Jake Gyllenhaal’s dour investment banker Davis Mitchell could give “American Psycho”’s Patrick Bateman a run for his money in anesthetized comportment and sartorial habits. After the death of his wife, Julia (Heather Lind), from a sudden on-screen car accident, Davis becomes obsessed with destruction. It starts with an exploratory attempt at fixing the leaky refrigerator his wife was complaining to him about when the other car smashes into them and quickly escalates to full-blown demolition of property, all while wearing bespoke button-down shirts with French cuffs.

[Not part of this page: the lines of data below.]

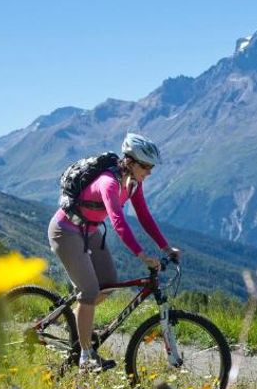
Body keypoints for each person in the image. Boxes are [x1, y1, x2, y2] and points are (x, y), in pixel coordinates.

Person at [48, 133, 181, 371]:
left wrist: (165, 246)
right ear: (130, 162)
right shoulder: (109, 183)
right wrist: (141, 255)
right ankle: (86, 356)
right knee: (89, 291)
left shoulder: (133, 184)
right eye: (146, 166)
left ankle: (78, 325)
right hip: (65, 231)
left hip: (90, 231)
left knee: (108, 284)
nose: (149, 172)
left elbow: (144, 216)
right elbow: (118, 222)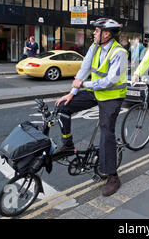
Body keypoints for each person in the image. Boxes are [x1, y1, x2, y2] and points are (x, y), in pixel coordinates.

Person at [54, 18, 128, 197]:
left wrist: (84, 85)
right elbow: (84, 69)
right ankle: (68, 144)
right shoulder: (94, 47)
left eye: (96, 31)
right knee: (63, 107)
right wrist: (72, 93)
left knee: (106, 133)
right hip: (96, 92)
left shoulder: (120, 53)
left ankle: (112, 176)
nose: (93, 33)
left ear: (106, 33)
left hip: (112, 97)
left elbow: (110, 81)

Directed by Jean-Marc Vallée (“Dallas Buyers Club,” “Wild”) from a screenplay by Bryan Sipe (“The Choice”), the first half of the film wades through murky but stylized waters to a satisfying extent. Taking full advantage of Gyllenhaal’s notorious intensity, the film explores the themes of guilt and grief and the frenetic carnage they can provoke when they remain unexpressed, illustrated by the generous use of jump cuts, fades to black and cinematographer Yves Bélanger’s (Wild, Brooklyn) beautiful contrasting photography; a deconstructed bathroom stall door becomes an art exhibit through his lens.
But Davis isn’t really a psycho, or if he is he’s not allowed to stay that way. He writes heartfelt and eloquent letters to a vending machine company. Denied a package of M&Ms in the hallway of the intensive care unit where Julia died, he pours his heart out on yellow legal pad to the customer service department, run by Karen (Naomi Watts), whose early morning phone calls to Davis hint at a suspense that never materializes.
Conspiracy theorists could find the evidence that Gyllenhaal’s most recent character is the direct descendent of one of his first: Donnie Darko. In the 2001 film, the title character discusses Graham Greene’s short story “The Destructors,” arguing that destruction is a form of creation. But Demolition could never be considered its sequel; Sipe’s script, in its need for patched-over redemption and a happy ending, is too derivative.
From laughing at the pain of stepping on a nail at a construction site to dancing manically through the streets of Manhattan to a classic rock soundtrack, the screenplay grasps at worn tropes as a shortcut to a comfortable resolution. It even introduces a precocious sidekick (Judah Lewis), Karen’s runty teenage son. What started as a menacing compulsion is transformed into nothing more than a playful quirk or, even worse, as Davis, wearing Kevlar, dares Chris to shoot a gun at him, a scene from Jackass.
“Do you ever feel like everything is a metaphor?” asks Davis. In this movie, the answer is, unfortunately, yes.